In recognition of this importance, Ramaphosa said that the government has been engaging with the faith community about restrictions.

"I recently had an extremely constructive virtual meeting with leaders of the faith community. These leaders understand and appreciate the very real danger of a new wave of Covid-19 infections.

"Since the outbreak of the pandemic, religious organisations have taken proactive and positive measures to limit the spread of the disease among worshippers."

"In the light of these precautionary measures, a number of religious organisations have asked that some of the existing restrictions on the size of congregations be eased, especially as we prepare for Easter and Ramadan observances."

Ramaphosa said that the government is currently deliberating on these and other issues, and will make an announcement in the coming days.

"We are now at a time where precaution is needed above all. The coronavirus pandemic has not been eliminated, either in our own country or around the world. The threat of a third wave is real and ever-present," the president said.

"International experience has taught us that we should not tempt fate. Many countries have eased restrictions, only for there to be resurgences, necessitating the imposition of even harsher restrictions."

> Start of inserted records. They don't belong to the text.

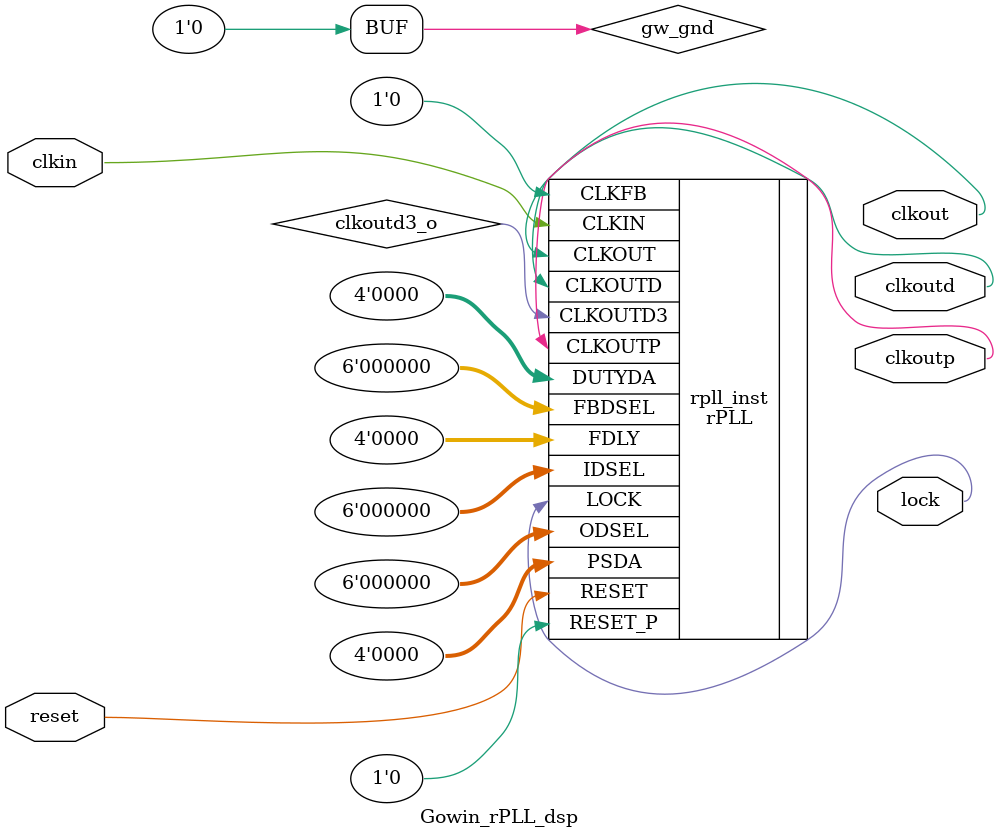
<source format=v>

module Gowin_rPLL_dsp (
    input clkin, input reset,
    output clkout, output clkoutd, output clkoutp, 
    output lock);

// wire clkoutd_o;
wire clkoutd3_o;
wire gw_gnd;

assign gw_gnd = 1'b0;

rPLL rpll_inst (
    .CLKOUT(clkout),
    .LOCK(lock),
    .CLKOUTP(clkoutp),
    .CLKOUTD(clkoutd),
    .CLKOUTD3(clkoutd3_o),
    .RESET(reset),
    .RESET_P(gw_gnd),
    .CLKIN(clkin),
    .CLKFB(gw_gnd),
    .FBDSEL({gw_gnd,gw_gnd,gw_gnd,gw_gnd,gw_gnd,gw_gnd}),
    .IDSEL({gw_gnd,gw_gnd,gw_gnd,gw_gnd,gw_gnd,gw_gnd}),
    .ODSEL({gw_gnd,gw_gnd,gw_gnd,gw_gnd,gw_gnd,gw_gnd}),
    .PSDA({gw_gnd,gw_gnd,gw_gnd,gw_gnd}),
    .DUTYDA({gw_gnd,gw_gnd,gw_gnd,gw_gnd}),
    .FDLY({gw_gnd,gw_gnd,gw_gnd,gw_gnd})
);

// Target main clock: 24.576

// 27 -> 97.875, 1/4 is 24.469 (-0.436%)
defparam rpll_inst.FBDIV_SEL = 28;
defparam rpll_inst.IDIV_SEL = 7;
defparam rpll_inst.ODIV_SEL = 8;
defparam rpll_inst.DYN_SDIV_SEL = 4;        // clkoutd is 24.469 Mhz

defparam rpll_inst.FCLKIN = "27";
defparam rpll_inst.DYN_IDIV_SEL = "false";
defparam rpll_inst.DYN_FBDIV_SEL = "false";
defparam rpll_inst.DYN_ODIV_SEL = "false";
defparam rpll_inst.PSDA_SEL = "1000";
defparam rpll_inst.DYN_DA_EN = "false";
defparam rpll_inst.DUTYDA_SEL = "1000";
defparam rpll_inst.CLKOUT_FT_DIR = 1'b1;
defparam rpll_inst.CLKOUTP_FT_DIR = 1'b1;
defparam rpll_inst.CLKOUT_DLY_STEP = 0;
defparam rpll_inst.CLKOUTP_DLY_STEP = 0;
defparam rpll_inst.CLKFB_SEL = "internal";
defparam rpll_inst.CLKOUT_BYPASS = "false";
defparam rpll_inst.CLKOUTP_BYPASS = "false";
defparam rpll_inst.CLKOUTD_BYPASS = "false";
defparam rpll_inst.CLKOUTD_SRC = "CLKOUT";
defparam rpll_inst.CLKOUTD3_SRC = "CLKOUT";
defparam rpll_inst.DEVICE = "GW2AR-18C";

endmodule //Gowin_rPLL

</source>
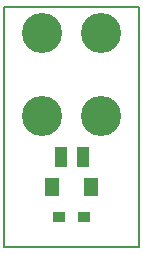
<source format=gbr>
G04 #@! TF.FileFunction,Soldermask,Top*
%FSLAX46Y46*%
G04 Gerber Fmt 4.6, Leading zero omitted, Abs format (unit mm)*
G04 Created by KiCad (PCBNEW 4.0.6-e0-6349~53~ubuntu16.04.1) date Mon Jul 31 18:49:38 2017*
%MOMM*%
%LPD*%
G01*
G04 APERTURE LIST*
%ADD10C,0.100000*%
%ADD11C,0.150000*%
%ADD12R,1.300000X1.600000*%
%ADD13R,1.000000X0.850000*%
%ADD14C,3.400000*%
%ADD15R,1.100000X1.700000*%
G04 APERTURE END LIST*
D10*
D11*
X0Y18415000D02*
X0Y-1905000D01*
X11430000Y18415000D02*
X0Y18415000D01*
X11430000Y-1905000D02*
X11430000Y18415000D01*
X0Y-1905000D02*
X11430000Y-1905000D01*
D12*
X7365000Y3175000D03*
X4065000Y3175000D03*
D13*
X6765000Y635000D03*
X4665000Y635000D03*
D14*
X3175000Y16200000D03*
X8175000Y16200000D03*
X8175000Y9200000D03*
X3175000Y9200000D03*
D15*
X4765000Y5715000D03*
X6665000Y5715000D03*
M02*

</source>
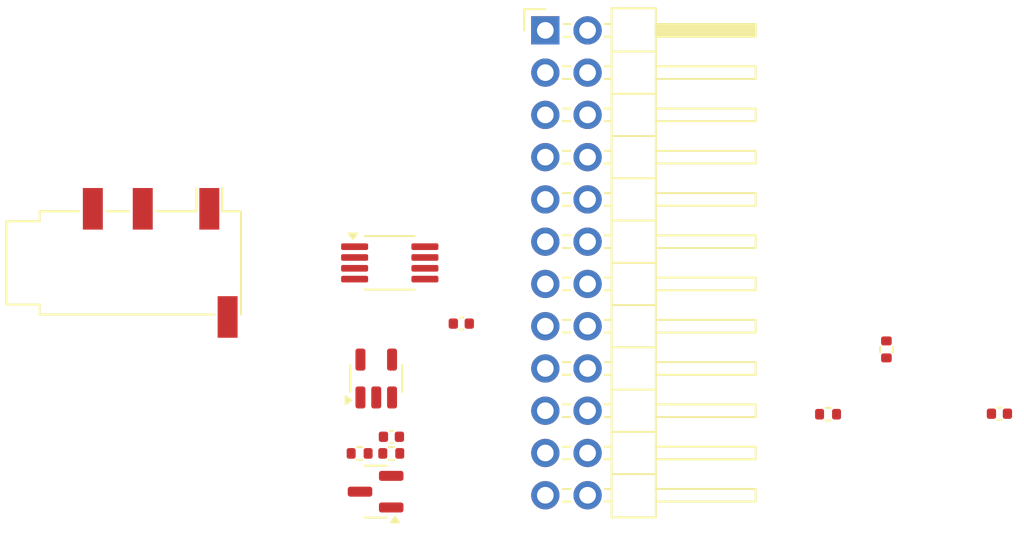
<source format=kicad_pcb>
(kicad_pcb
	(version 20240108)
	(generator "pcbnew")
	(generator_version "8.0")
	(general
		(thickness 1.6)
		(legacy_teardrops no)
	)
	(paper "A4")
	(layers
		(0 "F.Cu" signal)
		(31 "B.Cu" signal)
		(32 "B.Adhes" user "B.Adhesive")
		(33 "F.Adhes" user "F.Adhesive")
		(34 "B.Paste" user)
		(35 "F.Paste" user)
		(36 "B.SilkS" user "B.Silkscreen")
		(37 "F.SilkS" user "F.Silkscreen")
		(38 "B.Mask" user)
		(39 "F.Mask" user)
		(40 "Dwgs.User" user "User.Drawings")
		(41 "Cmts.User" user "User.Comments")
		(42 "Eco1.User" user "User.Eco1")
		(43 "Eco2.User" user "User.Eco2")
		(44 "Edge.Cuts" user)
		(45 "Margin" user)
		(46 "B.CrtYd" user "B.Courtyard")
		(47 "F.CrtYd" user "F.Courtyard")
		(48 "B.Fab" user)
		(49 "F.Fab" user)
		(50 "User.1" user)
		(51 "User.2" user)
		(52 "User.3" user)
		(53 "User.4" user)
		(54 "User.5" user)
		(55 "User.6" user)
		(56 "User.7" user)
		(57 "User.8" user)
		(58 "User.9" user)
	)
	(setup
		(pad_to_mask_clearance 0)
		(allow_soldermask_bridges_in_footprints no)
		(pcbplotparams
			(layerselection 0x00010fc_ffffffff)
			(plot_on_all_layers_selection 0x0000000_00000000)
			(disableapertmacros no)
			(usegerberextensions no)
			(usegerberattributes yes)
			(usegerberadvancedattributes yes)
			(creategerberjobfile yes)
			(dashed_line_dash_ratio 12.000000)
			(dashed_line_gap_ratio 3.000000)
			(svgprecision 4)
			(plotframeref no)
			(viasonmask no)
			(mode 1)
			(useauxorigin no)
			(hpglpennumber 1)
			(hpglpenspeed 20)
			(hpglpendiameter 15.000000)
			(pdf_front_fp_property_popups yes)
			(pdf_back_fp_property_popups yes)
			(dxfpolygonmode yes)
			(dxfimperialunits yes)
			(dxfusepcbnewfont yes)
			(psnegative no)
			(psa4output no)
			(plotreference yes)
			(plotvalue yes)
			(plotfptext yes)
			(plotinvisibletext no)
			(sketchpadsonfab no)
			(subtractmaskfromsilk no)
			(outputformat 1)
			(mirror no)
			(drillshape 1)
			(scaleselection 1)
			(outputdirectory "")
		)
	)
	(net 0 "")
	(net 1 "VIN")
	(net 2 "GND")
	(net 3 "Net-(U3-OUT)")
	(net 4 "/IN7-")
	(net 5 "/IN1+")
	(net 6 "/IN0+")
	(net 7 "/IN6+")
	(net 8 "/IN5+")
	(net 9 "/IN7+")
	(net 10 "/IN6-")
	(net 11 "/IN2+")
	(net 12 "/IN3+")
	(net 13 "/IN4+")
	(net 14 "/SCL{slash}A5")
	(net 15 "/IN4-")
	(net 16 "/IN1-")
	(net 17 "/IN5-")
	(net 18 "/A0")
	(net 19 "/IN2-")
	(net 20 "/IN3-")
	(net 21 "/RST")
	(net 22 "Net-(Q2-D)")
	(net 23 "unconnected-(J2-PadR2)")
	(net 24 "Net-(Q1-D)")
	(net 25 "Net-(U2-+)")
	(net 26 "Net-(R1-Pad1)")
	(net 27 "Net-(U1-Ref)")
	(net 28 "Net-(R1-Pad2)")
	(footprint "Capacitor_SMD:C_0402_1005Metric" (layer "F.Cu") (at 138.3 112.65))
	(footprint "Package_TO_SOT_SMD:TSOT-23-5" (layer "F.Cu") (at 133.1875 115.95 90))
	(footprint "Capacitor_SMD:C_0402_1005Metric" (layer "F.Cu") (at 134.1 119.45 180))
	(footprint "Resistor_SMD:R_0402_1005Metric" (layer "F.Cu") (at 163.85 114.2 -90))
	(footprint "Resistor_SMD:R_0402_1005Metric" (layer "F.Cu") (at 132.19 120.45 180))
	(footprint "Resistor_SMD:R_0402_1005Metric" (layer "F.Cu") (at 160.3425 118.095))
	(footprint "Package_TO_SOT_SMD:SOT-23" (layer "F.Cu") (at 133.15 122.75 180))
	(footprint "Package_SO:MSOP-8_3x3mm_P0.65mm" (layer "F.Cu") (at 134 109))
	(footprint "Connector_Audio:Jack_3.5mm_PJ320D_Horizontal" (layer "F.Cu") (at 119.33 109))
	(footprint "Connector_PinHeader_2.54mm:PinHeader_2x12_P2.54mm_Horizontal" (layer "F.Cu") (at 143.35 95.025))
	(footprint "Resistor_SMD:R_0402_1005Metric" (layer "F.Cu") (at 134.09 120.45 180))
	(footprint "Capacitor_SMD:C_0402_1005Metric" (layer "F.Cu") (at 170.6425 118.065))
)

</source>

Ramaphosa called on faith communities to 'innovate' in the holding of congregational worship over the upcoming Easter, Passover and Ramadan as they did last year.

Large gatherings, whether religious or otherwise, have the potential to spread the virus, despite the application of measures around social distancing and sanitising, he said.

Over this coming weekend, millions of South Africans will be observing an important tenet of their faith.

"In a country that enshrines the right to religious freedom, all effort must be made to support our people in the exercise of this right. And in exercising this right, we need to make sure that we do not place the rights or the lives of others at risk."

"This is a principle that the religious leaders I met with fully support and appreciate."

However, he noted that for more than a year, we have worked together as a society to contain this pandemic.

"Now as we work to overcome it, we need to reaffirm our shared determination to act responsibly and cautiously.

"In doing so, we will be giving practical effect to the universal messages of hope, salvation, freedom and solidarity that will be spoken of in the churches, synagogues, mosques and homes of our land in the days and weeks ahead."